The AVENIO pipeline is a commercially available NGS workflow where the output is easy to interpret for researchers without bioinformatic knowledge. However, we found that AVENIO has reduced sensitivity for the detection EML4-ALK in liquid biopsies [12, 28], compared to other more refined bioinformatic tools [10, 13, 15, 17]. We therefore developed DNAfusion, an easy-to-use and simple to implement tool, to be used downstream of the AVENIO pipeline that could increase the sensitivity. Through R, DNAfusion works fast (Additional file 1: Fig. S3) and across computer platforms, making it suitable for flexible implementation in the clinical setting.

A limitation of the presented study is that the results are solely based on NGS with the AVENIO pipeline, however DNAfusion will work with any capture-based NGS of cfDNA. Furthermore, the study is limited by the small EML4-ALK-positive (n = 65) and EML4-ALK-negative (n = 31) cohort sizes. The limited cohort size could result in over- or underestimation of the sensitivity and specificity for DNAfusion compared to AVENIO. Although DNAfusion identifies EML4-ALK in more plasma samples than the AVENIO pipeline, these findings need to be validated in a larger cohort using different NGS pipelines.

### Directions for this task
Continue the text on the DNAfusion tool for detecting EML4-ALK in liquid biopsies, starting right after its last sentence.

### Dataset entries
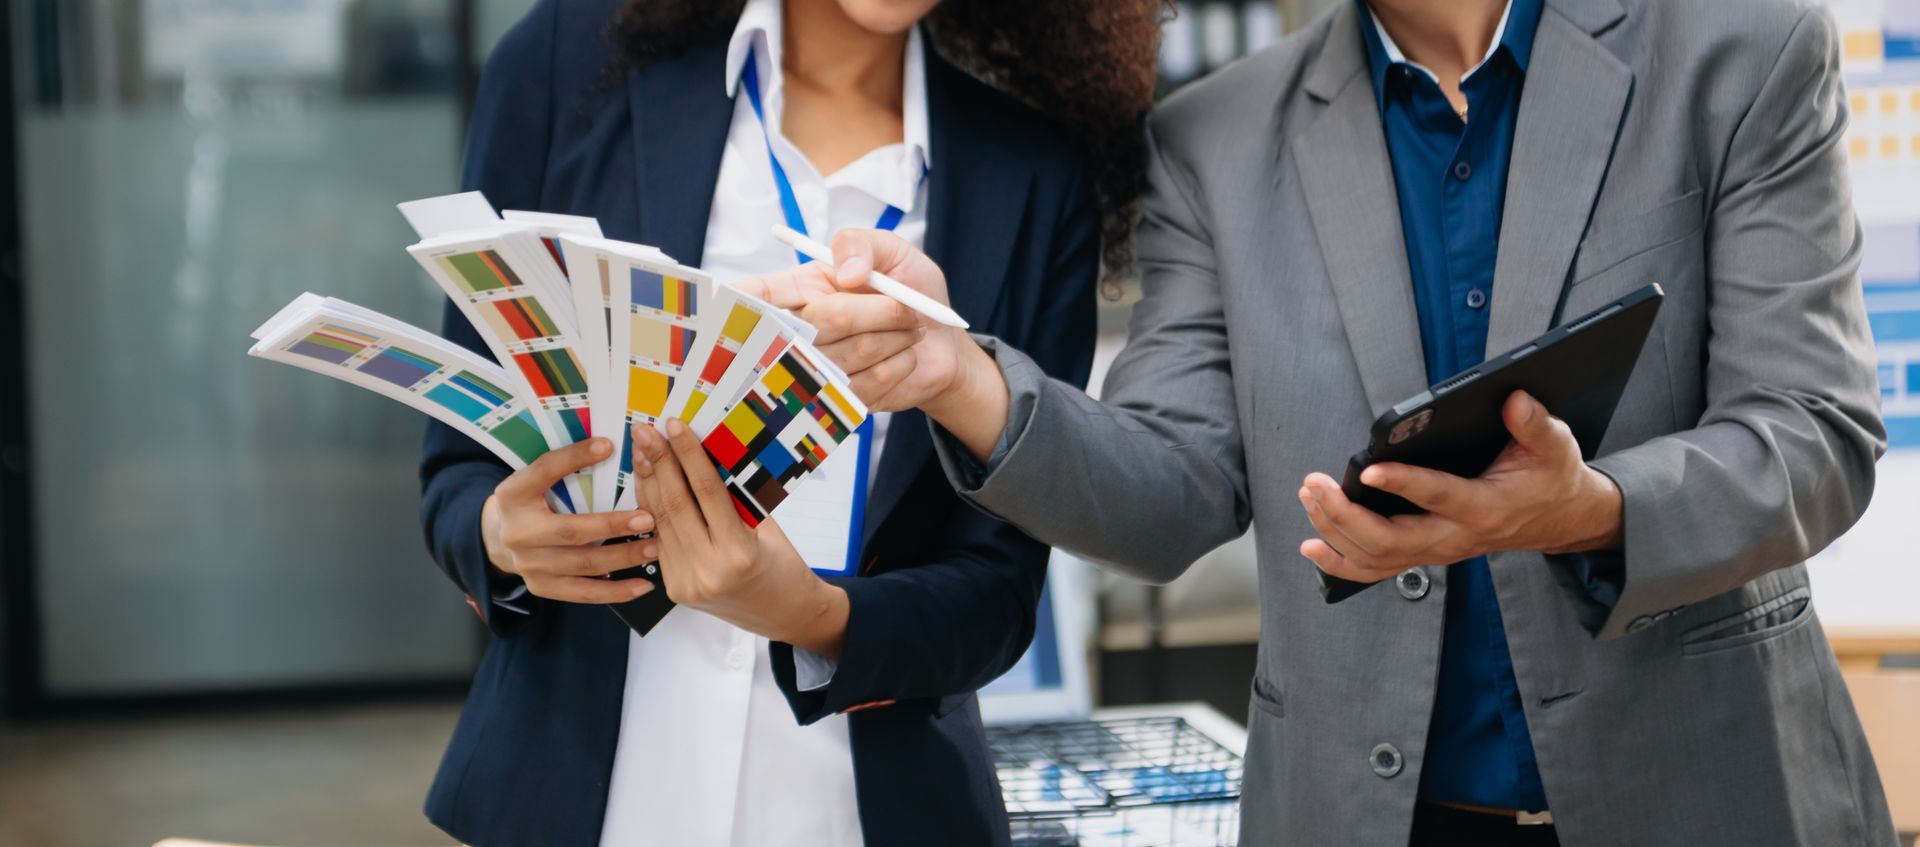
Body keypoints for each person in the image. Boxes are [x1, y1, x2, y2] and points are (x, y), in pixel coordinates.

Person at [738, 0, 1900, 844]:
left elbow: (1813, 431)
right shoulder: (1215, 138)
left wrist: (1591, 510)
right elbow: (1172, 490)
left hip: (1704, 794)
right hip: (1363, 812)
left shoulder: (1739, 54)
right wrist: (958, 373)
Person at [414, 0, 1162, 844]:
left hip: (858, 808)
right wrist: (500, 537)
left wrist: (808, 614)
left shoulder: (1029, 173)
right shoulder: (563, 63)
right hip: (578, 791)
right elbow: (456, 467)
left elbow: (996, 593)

--

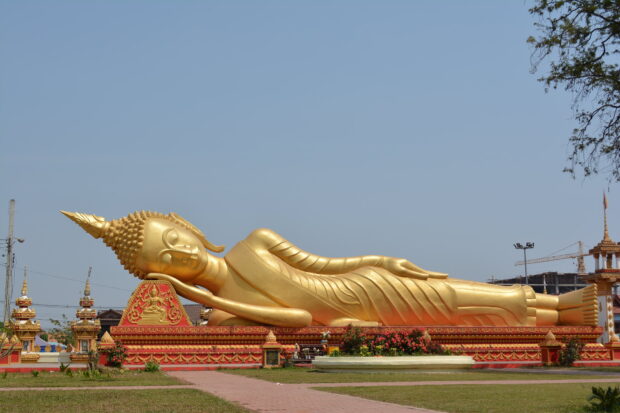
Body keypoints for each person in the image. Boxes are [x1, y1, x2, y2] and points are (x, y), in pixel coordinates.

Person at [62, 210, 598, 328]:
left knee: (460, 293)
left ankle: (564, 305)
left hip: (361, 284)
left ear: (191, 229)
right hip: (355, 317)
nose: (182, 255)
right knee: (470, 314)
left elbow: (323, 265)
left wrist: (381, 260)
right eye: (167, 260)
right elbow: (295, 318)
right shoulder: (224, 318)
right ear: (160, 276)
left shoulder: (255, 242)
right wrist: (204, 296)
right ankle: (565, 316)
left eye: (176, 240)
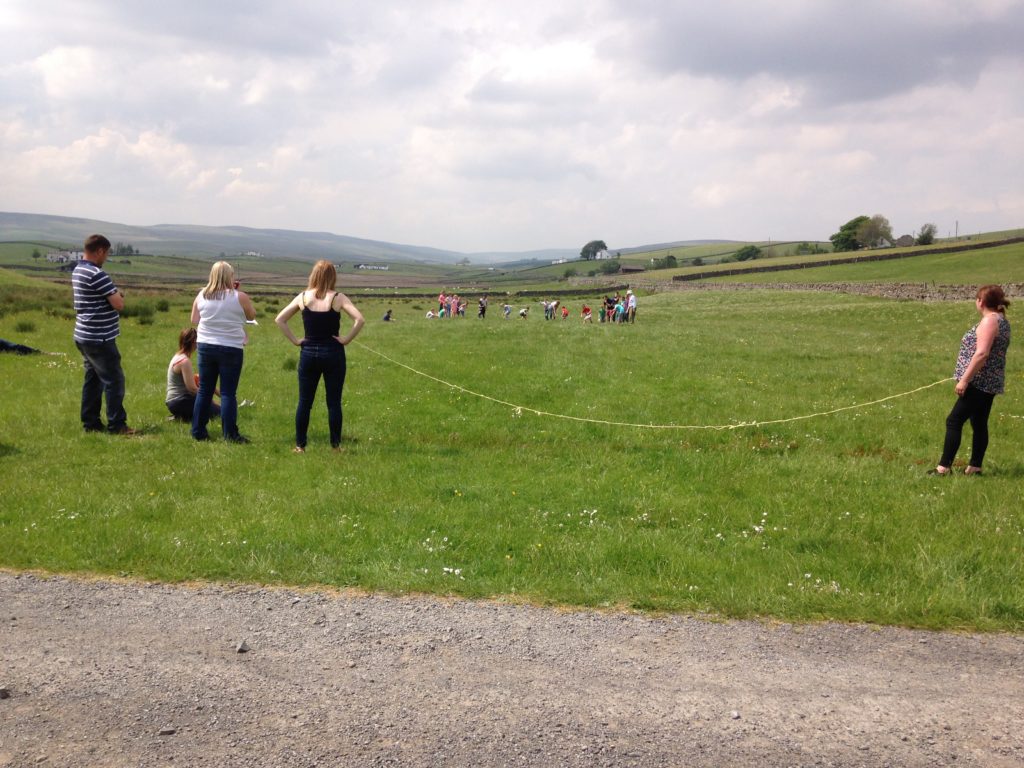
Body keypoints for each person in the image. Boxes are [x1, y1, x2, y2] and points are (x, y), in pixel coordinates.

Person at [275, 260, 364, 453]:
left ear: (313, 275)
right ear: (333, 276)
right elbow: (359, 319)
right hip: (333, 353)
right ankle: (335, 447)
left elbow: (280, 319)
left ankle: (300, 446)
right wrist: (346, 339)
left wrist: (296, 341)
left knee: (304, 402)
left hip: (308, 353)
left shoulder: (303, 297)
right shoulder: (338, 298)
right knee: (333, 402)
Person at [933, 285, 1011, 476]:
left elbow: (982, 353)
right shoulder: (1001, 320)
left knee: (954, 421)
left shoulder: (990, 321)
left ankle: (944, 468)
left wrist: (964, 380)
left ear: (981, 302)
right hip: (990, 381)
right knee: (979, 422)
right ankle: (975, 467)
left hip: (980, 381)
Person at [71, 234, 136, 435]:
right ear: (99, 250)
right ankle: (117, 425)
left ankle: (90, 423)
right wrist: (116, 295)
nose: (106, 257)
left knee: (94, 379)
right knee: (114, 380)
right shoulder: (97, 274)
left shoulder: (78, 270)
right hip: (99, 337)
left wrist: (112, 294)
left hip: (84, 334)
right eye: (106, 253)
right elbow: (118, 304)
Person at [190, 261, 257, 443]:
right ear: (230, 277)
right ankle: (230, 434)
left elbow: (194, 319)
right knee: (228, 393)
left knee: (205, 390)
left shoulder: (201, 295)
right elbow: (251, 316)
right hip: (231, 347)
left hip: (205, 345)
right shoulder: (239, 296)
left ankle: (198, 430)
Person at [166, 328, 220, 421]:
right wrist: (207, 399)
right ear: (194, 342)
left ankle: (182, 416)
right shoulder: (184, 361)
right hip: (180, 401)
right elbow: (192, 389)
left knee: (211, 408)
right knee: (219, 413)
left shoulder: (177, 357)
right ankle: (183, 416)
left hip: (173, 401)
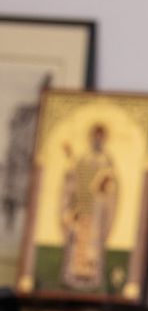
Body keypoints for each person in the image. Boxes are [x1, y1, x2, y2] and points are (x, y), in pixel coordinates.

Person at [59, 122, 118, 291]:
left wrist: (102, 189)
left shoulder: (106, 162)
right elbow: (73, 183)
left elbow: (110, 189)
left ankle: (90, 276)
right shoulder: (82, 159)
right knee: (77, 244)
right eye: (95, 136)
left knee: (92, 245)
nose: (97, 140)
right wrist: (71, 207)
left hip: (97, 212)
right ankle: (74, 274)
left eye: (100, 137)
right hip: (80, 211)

### Output below
Applying AVENIO and DNAfusion provides the opportunity to monitor the ctDNA dynamics of both gene fusions as well as other somatic mutations. At the time of writing this paper DNAfusion has been developed to target EML4-ALK fusions, but we plan to expand the number of ALK fusion partners in the future. Furthermore, we plan to develop a similar approach toward other gene fusions, such as ROS1 [3], RET [4], and NTRK [5] in NSCLC, but also gene fusions identified in other solid cancers, such as TMPRSS2-ERG in prostate cancer [30], EVT6-NTRK3 in secretory breast carcinoma [31] etc.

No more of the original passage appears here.